Ask about the following when you make your reservation:
- Drop-off charge. Some rental agencies charge extra for dropping off a car at a location different from the one you rented it at.
- State and city surcharges. Rental companies may add their own city surcharge if you’re renting in a large city such as New York, Chicago or Washington, D.C.
- Airport fees imposed as a tax on deplaning passengers for airport car rental if you use a non-airport shuttle bus to get to the rental car company. This is called an “airport tax.”
- Late charges. Your rate may be calculated based on the day and time that you return the car. If you’re late, you may incur a charge.
- Refundable deposit. This can be several hundred dollars and is held against your credit card. It won’t be charged to your account unless the car comes back damaged or not to the specifications of your contract. You may be able to leave this deposit in cash, if you ask, so you don’t have to limit the spending on your credit card.
- Additional driver fees. Some companies charge for additional authorized drivers and others do not.
- You may pay a surcharge if you’re under age 25 because rental companies consider your age an added risk.
Insurance and Waivers
Treat a rental car as you would your own. All car rental companies hold the renter responsible for the safe return of the rented vehicle. It should be in the same condition as it was when rented, aside from normal wear and tear.

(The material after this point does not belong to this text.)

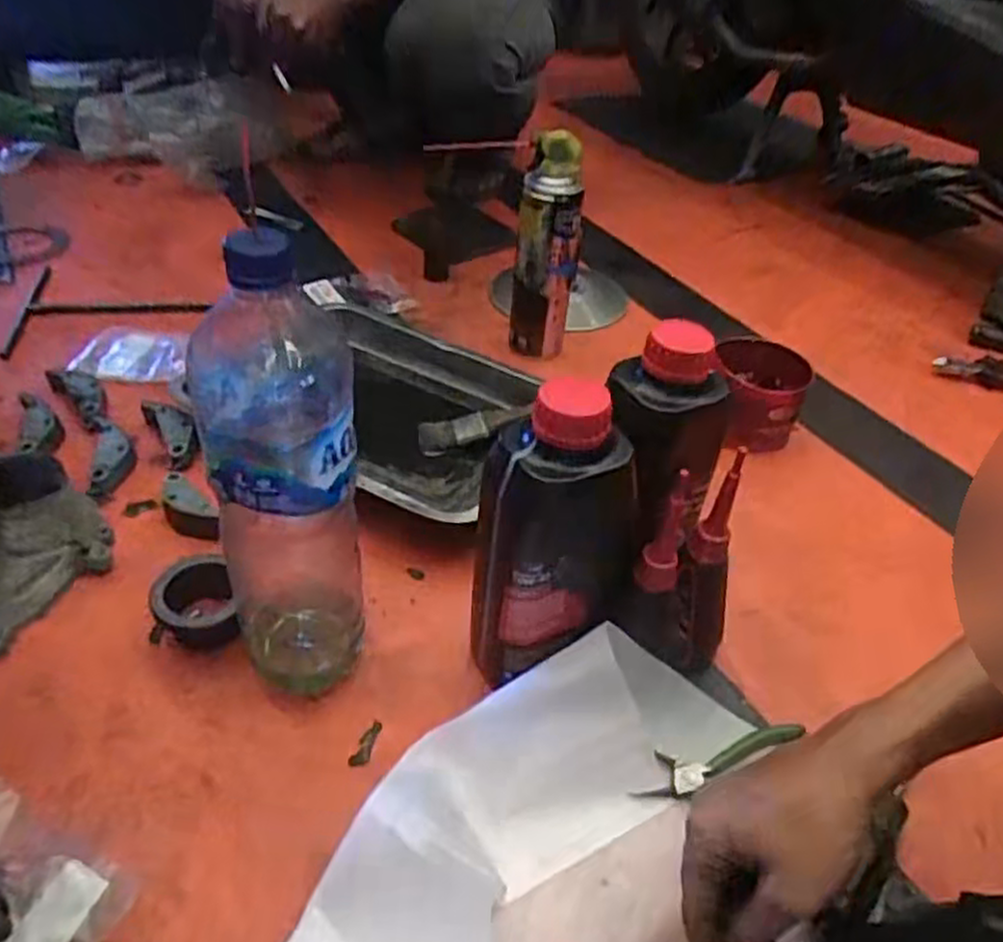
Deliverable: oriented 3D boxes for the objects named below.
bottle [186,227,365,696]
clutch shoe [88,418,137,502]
[{"bbox_3d":[-0.129,0.015,0.470,0.084,0.317,0.078,-8,41,-15],"label":"bottle"},{"bbox_3d":[-0.352,-0.016,0.702,0.038,0.021,0.105,-8,41,-16],"label":"clutch shoe"}]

If you are in an accident, you are liable for repairs — even if it wasn’t your fault. The good news is that Minnesota law requires all auto insurance policies to include rental cars. If you own a car and have paid your insurance, your rental car is covered, too. The car may also be automatically covered by your credit card company. Check before you pay out of pocket for repairs. However, your auto insurance policy may not cover cars rented in another country. Be sure to check first.

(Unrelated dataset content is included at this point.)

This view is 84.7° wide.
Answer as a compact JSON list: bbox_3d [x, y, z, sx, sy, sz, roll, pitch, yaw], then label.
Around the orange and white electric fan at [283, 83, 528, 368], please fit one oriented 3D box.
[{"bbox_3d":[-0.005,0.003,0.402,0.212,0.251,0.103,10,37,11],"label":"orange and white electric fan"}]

If you aren’t insured, you can purchase a collision damage waiver (also called a loss damage waiver) from the car rental company. A waiver, which isn’t insurance, is an agreement between the car rental company and you stating that the company will not hold you responsible for accidental damage or loss, and will pay for all costs itself, unless you violate the terms of the rental agreement.
If you want a waiver you’ll pay an additional cost of anywhere from $3 to $15 a day. Do your homework in advance to be sure you need this before you buy it. Companies can’t require you to purchase it.
You can also purchase liability insurance. In the event of an accident, liability insurance covers you against claims by others for bodily injury and property damage up to a specific limit. Some companies provide only secondary coverage, meaning that your own insurance will be applied first to meet the state’s minimum requirements. Major companies offer an extended liability package at a daily rate, with up to $1 million in additional protection. Some packages provide uninsured driver protection as well, in the event that the other driver is not insured.
Personal Accident Insurance
This is available separately or in a package with options. It insures against death and certain medical expenses.
Personal Effects Coverage
This protects your luggage and personal property, but there are limitations for damage or loss. It may, for example, exclude jewelry and cameras.
Report the Accident
In the unfortunate event of an accident with a rental car, report the accident to the police and complete an accident report, just as you would if you were driving your own car. Also, notify the car rental company within 24 hours. You’ll have to fill out another accident report. Be aware that any statements you make may be a permanent part of the accident report. Be truthful because your statements may be used in legal claims.
— Adapted with permission from Alamo Rent A Car, Inc.’s, “A Consumer’s Guide to Renting a Car.” The guide was written in cooperation with the National Association of Consumer Agency Administrators.